‘The Day After’ Hasn’t Lost Any Of Its Nightmarish Power After 30-Plus Years

“Hey Neal,” the chipper email came through on the transom, “As a Gen X’er, I’m sure your life was shaped (at least a little bit) by The Day After, that crazy nuclear war movie that scared the shit out of me when I was in elementary school. The whole thing is on YouTube.”

It shaped me, all right. Why had my friendly neighborhood editor awakened this beast from my lizard brain? The years and therapy had managed to excise all but a couple of images from The Day After. One was a shot of X-rayed skeletons against a hideous bright orange light as the bomb hit, and the other was of some sort of country preacher, played by Kris Kristofferson, reading scripture to a gaggle of depressed, dirty people. The rest of the movie lay buried under 30 years of rubble of Survivor episodes and Deadwood and Seinfeld and the Mother Of Dragons emerging from the flames. Well, no more. The Day After has once again been burned into the nuclear wasteland of my mind.

Now available on YouTube, The Day After is an astringent blast of hyper-realism from the past, in direct contrast to our an age of apocalypse entertainment tarted up with zombies and Immortan Joe and Bruce Campbell wielding a chainsaw. It has briefly re-entered public consciousness after being featured on an episode of The Americans. People pretend to watch The Americans to feel smart about old-timey foreign policy, but really it’s a show about funky hot suburban superspies. But I’d rather watch The Americans than The Day After, because no one has anything close to sex in The Day After, which goes like this:

A group of characters goes about their ordinary lives in Kansas, speaking in near-Afterschool Special homilies, while a conflict unspurls in Europe on the news in the background. Then there is a nuclear attack. Half the cast dies immediately. Civilization ceases to function. The other people in the movie, including Jason Robards, John Lithgow (contractually obligated to appear in one out of every three movies in 1983) and a young Steve Guttenberg, gradually melt before our eyes, and then the world ends.

These days, audiences like our world-end scenarios served up somewhat grim, with a mixed-blessing of hope and Christian mumbo-jumbo, like in The Leftovers (or at least with the conceit that there will still be awesome car chases in the desert). The second the bombs hit in The Day After, though, cars become useless, and society is immediately tossed back into horse-drawn carriages. Then the horses die from radiation and scavengers eat them. This is what aired on ABC in November of 1983, in prime time, followed by a debate anchored by Ted Koppel. Imagine that now. “We interrupt Modern Family and The Real O’Neals to bring you this bleak, hyper-realistic depiction of nuclear holocaust.” It wouldn’t happen. We are all diaper babies. Parents are worried about showing their tweens The Empire Strikes Back, lest it upset them. A movie like this would be the ultimate trigger warning for a climate-change-denying country.

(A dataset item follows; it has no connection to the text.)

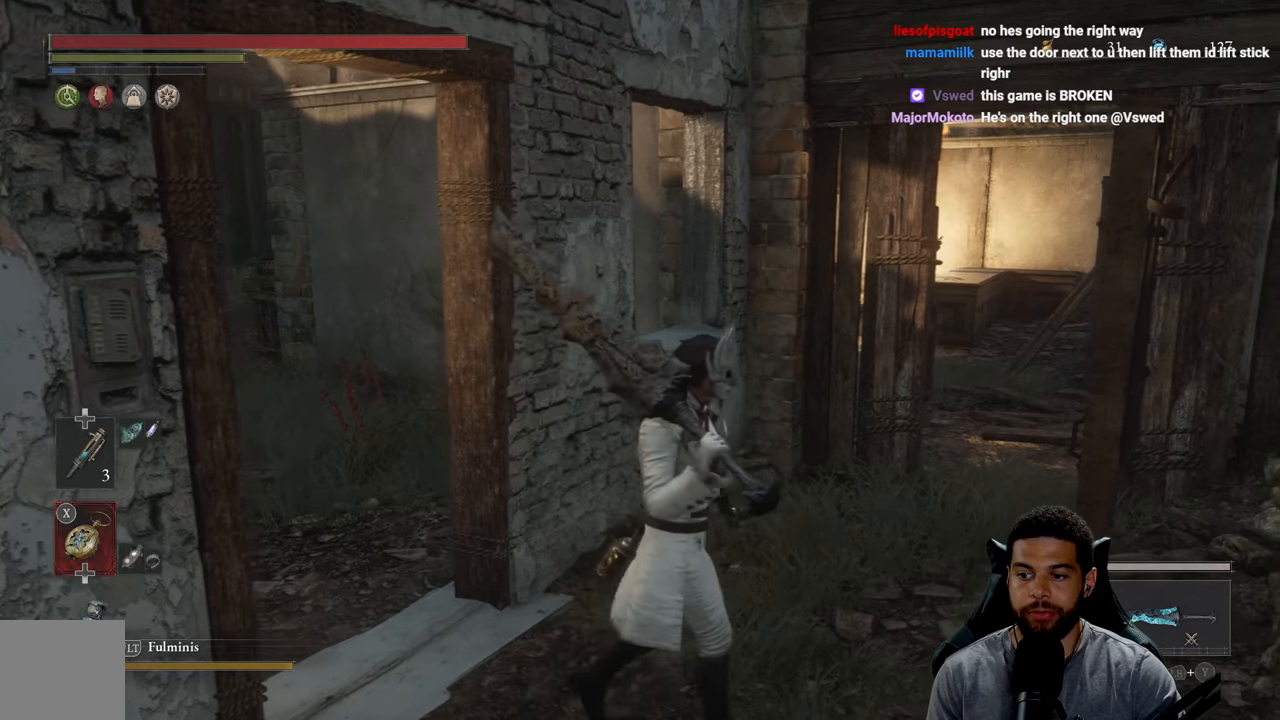
{"buttons": [], "left_stick": "right", "right_stick": "right", "events": [[33, "right_stick", "right"]]}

What frightened me most about re-watching The Day After, other than Guttenberg’s rapidly disintegrating Jew-fro, is how little progress we’ve made since then. Though there’s no Cold War, not really, with Russia and China, I wouldn’t exactly say that peace is a guarantee. We still live under a continual system of mutually assured destruction, now featuring even more radical religious terrorists. Pakistan has nukes, too. Most of The Day After takes place in the nice place of Lawrence, Kansas, which immediately turns to smoking garbage upon detonation. If a nuked Kansas City seems grim, a nuked Kolkata would be 100 times worse.

We have iPhones now, so scenes in The Day After of people frantically lining up to use pay phones are dated, and we also have the Internet. But none of that would matter in the case of global thermonuclear war. “The only difference from then,” said my son, the same age as I was when The Day After first aired, “is that DJ Pauly D is now alive.” True enough, smart guy, but our ironic pop-culture heroes won’t save us, and neither will our advanced tech. No one’s hopping an Uber out of town when the sky starts dropping toxic snow.

The Day After can’t be confused with The Day After Tomorrow, which is pretty grim, but it’s also kind of silly and at least Jake Gyllenhaal gets out alive. But the telefilm offers not one slender reed of hope. The most capable person in the movie, a farmer with a basement shelter, does a pretty good job of keeping most of his family alive until he gets shotgunned by a shirtless near-cannibal. That scene I remembered with Kris Kristofferson? It wasn’t Kris Kristofferson. It is someone who looks like Harris Yulin except that his face is peeling off and he’s preaching confused nonsense to a group of peasants, their brains scrambled by radiation poisoning, while the film’s romantic heroine sits in a ruined pew, bleeding from the crotch all over her best Sunday dress. No one will come to their rescue, not God or the government or Mr. Roarke or daddy on a sled.

Just like when I was 13 and watched The Day After for the first time, I’ll never enjoy anything about life ever again if I continue to replay it in my mind. I must bury the film somewhere deep. Now back to my regular streaming of Unbreakable Kimmy Schmidt and old Iron Chef: America episodes, already in progress.